Rendered pictures with their source text:
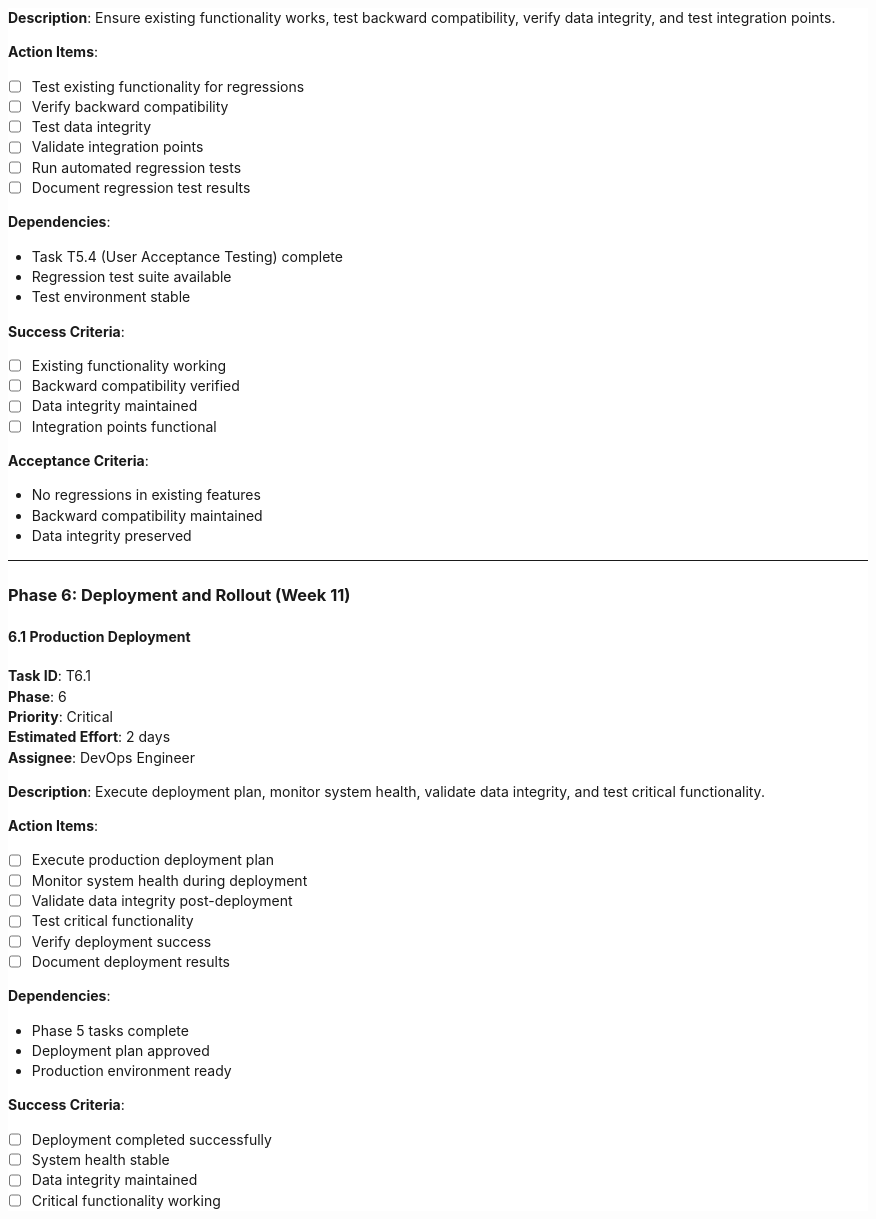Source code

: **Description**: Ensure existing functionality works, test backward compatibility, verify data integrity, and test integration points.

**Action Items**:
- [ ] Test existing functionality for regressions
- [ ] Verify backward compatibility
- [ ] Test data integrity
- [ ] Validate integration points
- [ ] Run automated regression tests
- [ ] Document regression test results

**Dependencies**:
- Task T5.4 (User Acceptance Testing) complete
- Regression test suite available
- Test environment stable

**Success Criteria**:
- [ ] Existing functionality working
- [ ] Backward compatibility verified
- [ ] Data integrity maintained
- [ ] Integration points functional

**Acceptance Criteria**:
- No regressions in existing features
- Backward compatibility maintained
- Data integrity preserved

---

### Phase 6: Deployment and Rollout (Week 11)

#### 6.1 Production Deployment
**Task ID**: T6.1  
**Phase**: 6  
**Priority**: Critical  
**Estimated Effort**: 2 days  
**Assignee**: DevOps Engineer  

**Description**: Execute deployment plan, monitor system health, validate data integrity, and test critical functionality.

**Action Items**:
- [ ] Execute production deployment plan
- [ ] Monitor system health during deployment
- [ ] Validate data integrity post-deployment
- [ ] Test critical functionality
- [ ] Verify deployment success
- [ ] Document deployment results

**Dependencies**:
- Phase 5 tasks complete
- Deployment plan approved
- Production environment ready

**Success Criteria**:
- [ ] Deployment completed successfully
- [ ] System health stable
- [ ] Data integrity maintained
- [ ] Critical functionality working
---
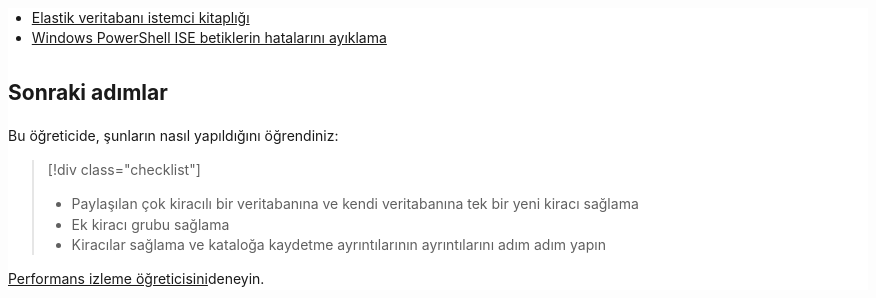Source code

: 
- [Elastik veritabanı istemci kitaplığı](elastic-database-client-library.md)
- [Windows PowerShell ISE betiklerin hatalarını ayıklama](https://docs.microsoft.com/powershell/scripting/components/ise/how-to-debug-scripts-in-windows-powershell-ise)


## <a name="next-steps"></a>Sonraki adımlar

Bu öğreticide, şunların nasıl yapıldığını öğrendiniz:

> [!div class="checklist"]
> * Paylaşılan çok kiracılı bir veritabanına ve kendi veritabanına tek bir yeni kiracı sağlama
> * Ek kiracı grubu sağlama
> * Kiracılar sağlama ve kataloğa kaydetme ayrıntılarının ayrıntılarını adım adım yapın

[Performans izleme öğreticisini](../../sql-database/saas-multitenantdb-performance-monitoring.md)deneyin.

● Task details
Write the lines that start at the one containing "test integration points." and end after the one containing "- [ ] Critical functionality working" as a Markdown table with the columns No. and Line. Number each row and leave out blank lines.

● Answer to this task
| No. | Line |
|---|---|
| 1 | : **Description**: Ensure existing functionality works, test backward compatibility, verify data integrity, and test integration points. |
| 2 | **Action Items**: |
| 3 | - [ ] Test existing functionality for regressions |
| 4 | - [ ] Verify backward compatibility |
| 5 | - [ ] Test data integrity |
| 6 | - [ ] Validate integration points |
| 7 | - [ ] Run automated regression tests |
| 8 | - [ ] Document regression test results |
| 9 | **Dependencies**: |
| 10 | - Task T5.4 (User Acceptance Testing) complete |
| 11 | - Regression test suite available |
| 12 | - Test environment stable |
| 13 | **Success Criteria**: |
| 14 | - [ ] Existing functionality working |
| 15 | - [ ] Backward compatibility verified |
| 16 | - [ ] Data integrity maintained |
| 17 | - [ ] Integration points functional |
| 18 | **Acceptance Criteria**: |
| 19 | - No regressions in existing features |
| 20 | - Backward compatibility maintained |
| 21 | - Data integrity preserved |
| 22 | --- |
| 23 | ### Phase 6: Deployment and Rollout (Week 11) |
| 24 | #### 6.1 Production Deployment |
| 25 | **Task ID**: T6.1   |
| 26 | **Phase**: 6   |
| 27 | **Priority**: Critical   |
| 28 | **Estimated Effort**: 2 days   |
| 29 | **Assignee**: DevOps Engineer   |
| 30 | **Description**: Execute deployment plan, monitor system health, validate data integrity, and test critical functionality. |
| 31 | **Action Items**: |
| 32 | - [ ] Execute production deployment plan |
| 33 | - [ ] Monitor system health during deployment |
| 34 | - [ ] Validate data integrity post-deployment |
| 35 | - [ ] Test critical functionality |
| 36 | - [ ] Verify deployment success |
| 37 | - [ ] Document deployment results |
| 38 | **Dependencies**: |
| 39 | - Phase 5 tasks complete |
| 40 | - Deployment plan approved |
| 41 | - Production environment ready |
| 42 | **Success Criteria**: |
| 43 | - [ ] Deployment completed successfully |
| 44 | - [ ] System health stable |
| 45 | - [ ] Data integrity maintained |
| 46 | - [ ] Critical functionality working |